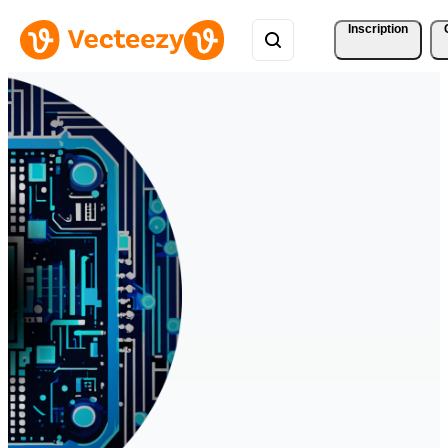
Inscription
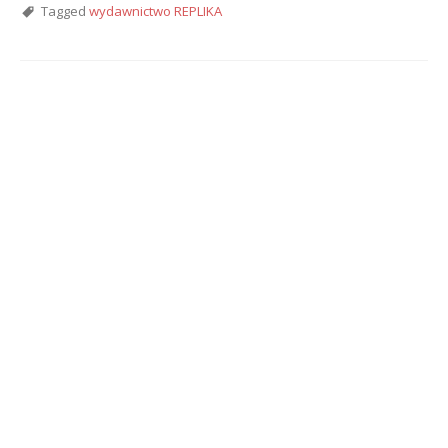
Tagged
wydawnictwo REPLIKA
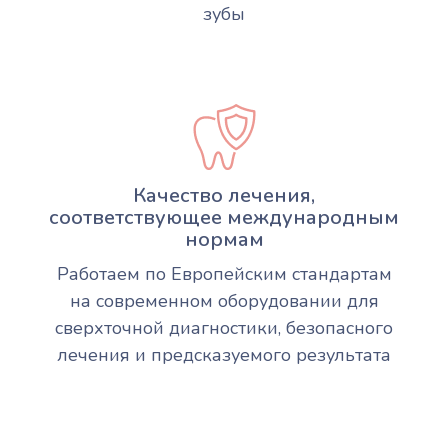
зубы
Качество лечения,
соответствующее международным
нормам
Работаем по Европейским стандартам
на современном оборудовании для
сверхточной диагностики, безопасного
лечения и предсказуемого результата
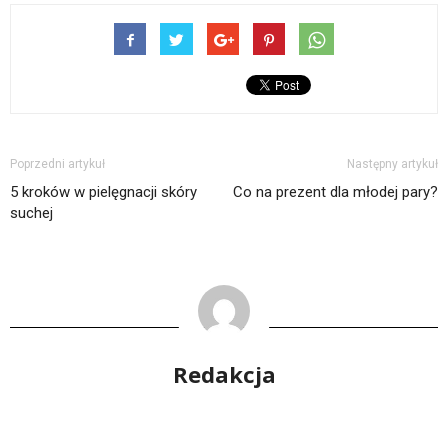
Poprzedni artykuł
Następny artykuł
5 kroków w pielęgnacji skóry
Co na prezent dla młodej pary?
suchej
Redakcja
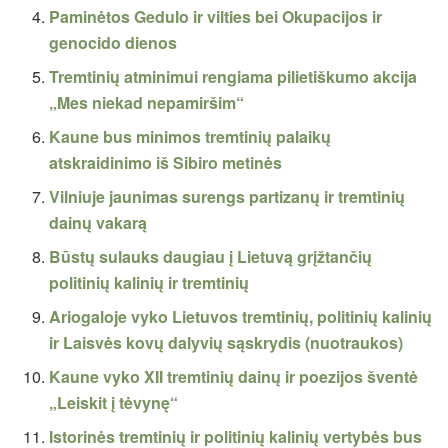
Paminėtos Gedulo ir vilties bei Okupacijos ir
genocido dienos
Tremtinių atminimui rengiama pilietiškumo akcija
„Mes niekad nepamiršim“
Kaune bus minimos tremtinių palaikų
atskraidinimo iš Sibiro metinės
Vilniuje jaunimas surengs partizanų ir tremtinių
dainų vakarą
Būstų sulauks daugiau į Lietuvą grįžtančių
politinių kalinių ir tremtinių
Ariogaloje vyko Lietuvos tremtinių, politinių kalinių
ir Laisvės kovų dalyvių sąskrydis (nuotraukos)
Kaune vyko XII tremtinių dainų ir poezijos šventė
„Leiskit į tėvynę“
Istorinės tremtinių ir politinių kalinių vertybės bus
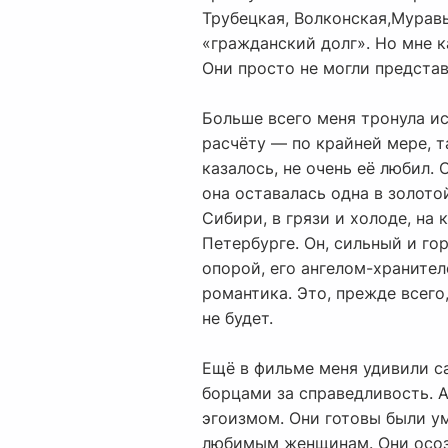
Трубецкая, Волконская,Муравь
«гражданский долг». Но мне к
Они просто не могли представ
Больше всего меня тронула и
расчёту — по крайней мере, т
казалось, не очень её любил.
она оставалась одна в золотой
Сибири, в грязи и холоде, на
Петербурге. Он, сильный и гор
опорой, его ангелом-хранител
романтика. Это, прежде всего,
не будет.
Ещё в фильме меня удивили с
борцами за справедливость. 
эгоизмом. Они готовы были ум
любимым женщинам. Они осозна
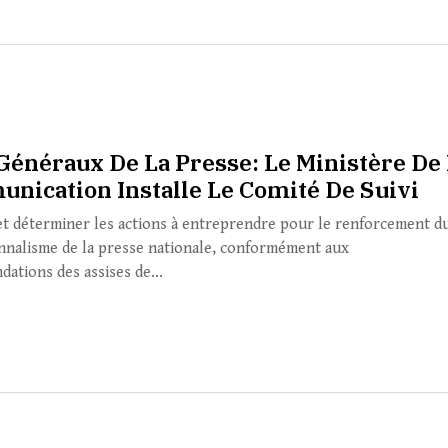
 Généraux De La Presse: Le Ministère De
nication Installe Le Comité De Suivi
 et déterminer les actions à entreprendre pour le renforcement d
nnalisme de la presse nationale, conformément aux
ations des assises de...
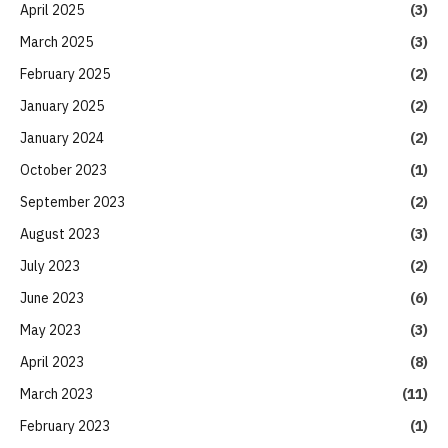
April 2025
(3)
March 2025
(3)
February 2025
(2)
January 2025
(2)
January 2024
(2)
October 2023
(1)
September 2023
(2)
August 2023
(3)
July 2023
(2)
June 2023
(6)
May 2023
(3)
April 2023
(8)
March 2023
(11)
February 2023
(1)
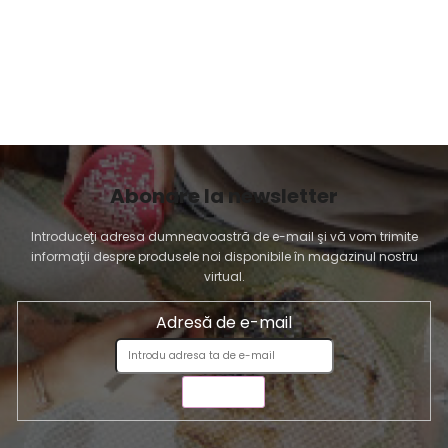
i
l
o
r
Abonare la newsletter
Introduceţi adresa dumneavoastră de e-mail şi vă vom trimite
informaţii despre produsele noi disponibile în magazinul nostru
virtual.
Adresă de e-mail
TRIMITE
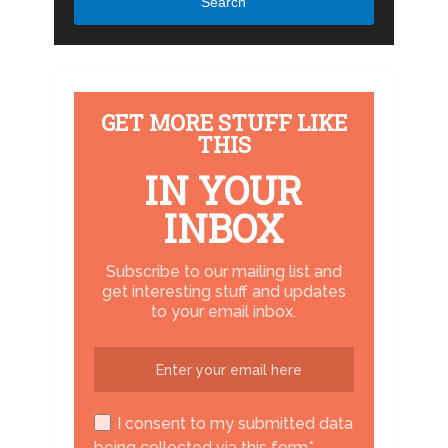
Search
GET MORE STUFF LIKE
THIS
IN YOUR
INBOX
Subscribe to our mailing list and
get interesting stuff and updates
to your email inbox.
I consent to my submitted data
being collected via this form*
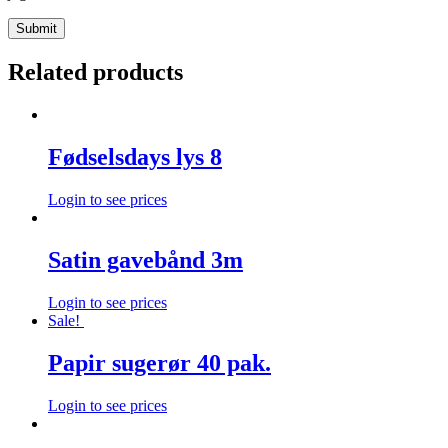
Related products
Fødselsdays lys 8
Login to see prices
Satin gavebånd 3m
Login to see prices
Sale!
Papir sugerør 40 pak.
Login to see prices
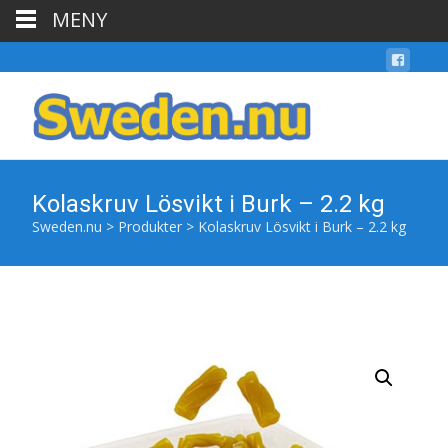
MENY
Kolaskruv Lösvikt i Burk – 2.2 kg
Sweden.nu
>
Produkter
>
Kolaskruv Lösvikt i Burk – 2.2 kg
* * * * * * * * *
Convert the material from its start through the line that contains "ations des assises de..." into a JSON list of strings, one string per line, with blank lines left out. Leave the pictures out of the answer.

[
  "Inscription",
  "Tagged",
  "wydawnictwo REPLIKA",
  "зубы",
  "Качество лечения,",
  "соответствующее международным",
  "нормам",
  "Работаем по Европейским стандартам",
  "на современном оборудовании для",
  "сверхточной диагностики, безопасного",
  "лечения и предсказуемого результата",
  "Poprzedni artykuł",
  "Następny artykuł",
  "5 kroków w pielęgnacji skóry",
  "Co na prezent dla młodej pary?",
  "suchej",
  "Redakcja",
  "Paminėtos Gedulo ir vilties bei Okupacijos ir",
  "genocido dienos",
  "Tremtinių atminimui rengiama pilietiškumo akcija",
  "„Mes niekad nepamiršim“",
  "Kaune bus minimos tremtinių palaikų",
  "atskraidinimo iš Sibiro metinės",
  "Vilniuje jaunimas surengs partizanų ir tremtinių",
  "dainų vakarą",
  "Būstų sulauks daugiau į Lietuvą grįžtančių",
  "politinių kalinių ir tremtinių",
  "Ariogaloje vyko Lietuvos tremtinių, politinių kalinių",
  "ir Laisvės kovų dalyvių sąskrydis (nuotraukos)",
  "Kaune vyko XII tremtinių dainų ir poezijos šventė",
  "„Leiskit į tėvynę“",
  "Istorinės tremtinių ir politinių kalinių vertybės bus",
  "Трубецкая, Волконская,Муравь",
  "«гражданский долг». Но мне к",
  "Они просто не могли представ",
  "Больше всего меня тронула и",
  "расчёту — по крайней мере, т",
  "казалось, не очень её любил.",
  "она оставалась одна в золотой",
  "Сибири, в грязи и холоде, на",
  "Петербурге. Он, сильный и гор",
  "опорой, его ангелом-хранител",
  "романтика. Это, прежде всего,",
  "не будет.",
  "Ещё в фильме меня удивили с",
  "борцами за справедливость. ",
  "эгоизмом. Они готовы были ум",
  "любимым женщинам. Они осозна",
  " Généraux De La Presse: Le Ministère De",
  "nication Installe Le Comité De Suivi",
  " et déterminer les actions à entreprendre pour le renforcement d",
  "nnalisme de la presse nationale, conformément aux",
  "ations des assises de..."
]